An Interview with Dale Bailey

Interviews · Originals · December 20, 2002

Jack Slay, Jr.: Has any one book had an especially big impact on your writing?

Dale Bailey: John Crowley’s Little, Big, I think, is the novel that really changed my understanding of what fantasy is, what it can do. He takes so many chances in that book, and it works at so many levels, as pure story, as metaphor, as metafiction, as an examination of the problems of modernity and the loss of the rural life. The writing is stunning. It simply begs to be read aloud, and I have read large sections of it aloud, once again to the distress of family and friends, no doubt—though maybe not, because the writing is just so beautiful. It’s virtually encyclopedic in its knowing deployment of fantasy tropes and ideas. As far as I’m concerned it proves beyond a doubt that the best fantasy stands in accomplishment at the same rank as the best literature period, and reading it really caused me to raise my own ambitions as a writer. I think it’s a masterpiece.

Jack Slay, Jr.: How big a connection is there between earning a Ph.D. in English Literature—all those years of studying mostly canonical lit and reading all that theory-addled criticism—and your writing?

Dale Bailey: Well, as I said, all the theory drove me back to fiction writing. I despise that stuff to this day—see it as pure intellectual gamesmanship, a very different enterprise than the honorable profession of practical criticism, which seeks to enlarge our understanding of what makes books and fiction really a worthwhile enterprise—and which should I think be written in such a way that you can understand it even if you don’t have a Ph.D. in English.

Reading the canonical stuff, however, is wonderful training for a fiction writer. Hemingway has a lot to teach about the power of leaving things unsaid. Faulkner really showed me that the people and places I knew in West Virginia were legitimate subjects for fiction. Things like Beowulf and Sir Gawain and the Green Knight helped me to understand how archetypes underlie so many of the stories we feel compelled to tell. So that experience was central to the writer I’ve become and I wouldn’t trade it for anything.

Jack Slay, Jr.: I’ve always admired the fact that you sort of bucked the system when you wrote your dissertation on the use of the haunted house in American fiction and then had it published outside of the academic circle (by Bowling Green State University Popular Press).
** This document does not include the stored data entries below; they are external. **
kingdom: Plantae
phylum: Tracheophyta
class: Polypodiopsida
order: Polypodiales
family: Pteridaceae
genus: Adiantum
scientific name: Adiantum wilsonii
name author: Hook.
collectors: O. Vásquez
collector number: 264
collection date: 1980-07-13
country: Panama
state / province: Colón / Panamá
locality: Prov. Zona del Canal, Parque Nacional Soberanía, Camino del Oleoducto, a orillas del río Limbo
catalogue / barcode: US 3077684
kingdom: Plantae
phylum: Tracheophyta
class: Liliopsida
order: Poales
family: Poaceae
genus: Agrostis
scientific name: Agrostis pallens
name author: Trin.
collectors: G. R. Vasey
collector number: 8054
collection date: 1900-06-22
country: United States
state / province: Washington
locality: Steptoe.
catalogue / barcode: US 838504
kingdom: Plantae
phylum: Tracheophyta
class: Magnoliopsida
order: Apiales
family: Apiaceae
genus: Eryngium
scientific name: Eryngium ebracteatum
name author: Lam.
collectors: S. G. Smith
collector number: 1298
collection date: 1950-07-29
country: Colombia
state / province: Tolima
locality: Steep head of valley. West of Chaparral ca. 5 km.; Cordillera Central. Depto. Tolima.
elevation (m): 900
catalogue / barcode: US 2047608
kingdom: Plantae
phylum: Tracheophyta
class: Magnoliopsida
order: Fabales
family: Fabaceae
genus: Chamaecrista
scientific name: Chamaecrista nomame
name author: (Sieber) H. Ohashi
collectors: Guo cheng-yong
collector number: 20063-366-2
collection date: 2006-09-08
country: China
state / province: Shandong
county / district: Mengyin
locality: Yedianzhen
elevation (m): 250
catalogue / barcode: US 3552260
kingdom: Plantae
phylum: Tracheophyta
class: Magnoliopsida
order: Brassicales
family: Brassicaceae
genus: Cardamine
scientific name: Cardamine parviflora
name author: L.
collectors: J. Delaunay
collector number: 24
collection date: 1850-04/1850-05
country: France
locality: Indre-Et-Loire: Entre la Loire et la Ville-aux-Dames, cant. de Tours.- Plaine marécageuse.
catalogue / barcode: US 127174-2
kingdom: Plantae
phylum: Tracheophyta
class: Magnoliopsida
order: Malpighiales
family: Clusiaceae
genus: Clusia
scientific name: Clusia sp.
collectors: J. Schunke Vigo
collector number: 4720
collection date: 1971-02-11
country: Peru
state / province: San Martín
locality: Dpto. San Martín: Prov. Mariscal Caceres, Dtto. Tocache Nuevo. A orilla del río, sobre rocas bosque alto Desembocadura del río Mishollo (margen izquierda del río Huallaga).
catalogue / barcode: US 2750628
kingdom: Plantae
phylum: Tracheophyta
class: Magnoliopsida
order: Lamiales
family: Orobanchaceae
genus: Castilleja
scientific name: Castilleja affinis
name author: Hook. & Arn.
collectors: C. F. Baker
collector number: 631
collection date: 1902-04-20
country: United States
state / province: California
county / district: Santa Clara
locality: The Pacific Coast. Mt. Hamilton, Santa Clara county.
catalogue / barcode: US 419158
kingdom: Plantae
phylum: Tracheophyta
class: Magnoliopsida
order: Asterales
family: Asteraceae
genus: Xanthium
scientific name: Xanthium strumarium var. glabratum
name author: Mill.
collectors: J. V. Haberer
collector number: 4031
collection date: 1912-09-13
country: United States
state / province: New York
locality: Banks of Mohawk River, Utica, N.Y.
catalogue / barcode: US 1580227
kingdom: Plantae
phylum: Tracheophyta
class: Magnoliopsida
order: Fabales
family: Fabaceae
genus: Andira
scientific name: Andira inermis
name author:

How do you see American Nightmares: The Haunted House Formula in American Popular Fiction slotting into your canon?

Dale Bailey: Well, I wanted to do something that bridged the ivory tower worlds of canonical fiction and the world of genre where I had read and written so much—and the topic of the haunted house struck me as a perfect way to do that because you could start with Hawthorne and Poe at one end and wind up on the other with people like Stephen King. The book tries to erase the lines people draw between those two worlds.

The other thing I tried to do was write the book in a very accessible way—and I’m proud of that. I think people who don’t have a lot of background in literary studies, who don’t have much theoretical knowledge, can follow the book’s argument without any trouble. So in some sense I see the book as very much in keeping with my short fiction, which, as I’ve said, tries to bridge the gap between genre and literary fiction.

That said, I would disagree that the book was published outside the academic circle. It was published by a university press, and by perhaps the leading press in the field of pop culture studies, so it was outside academia only to the extent that pop culture itself stands outside the academy.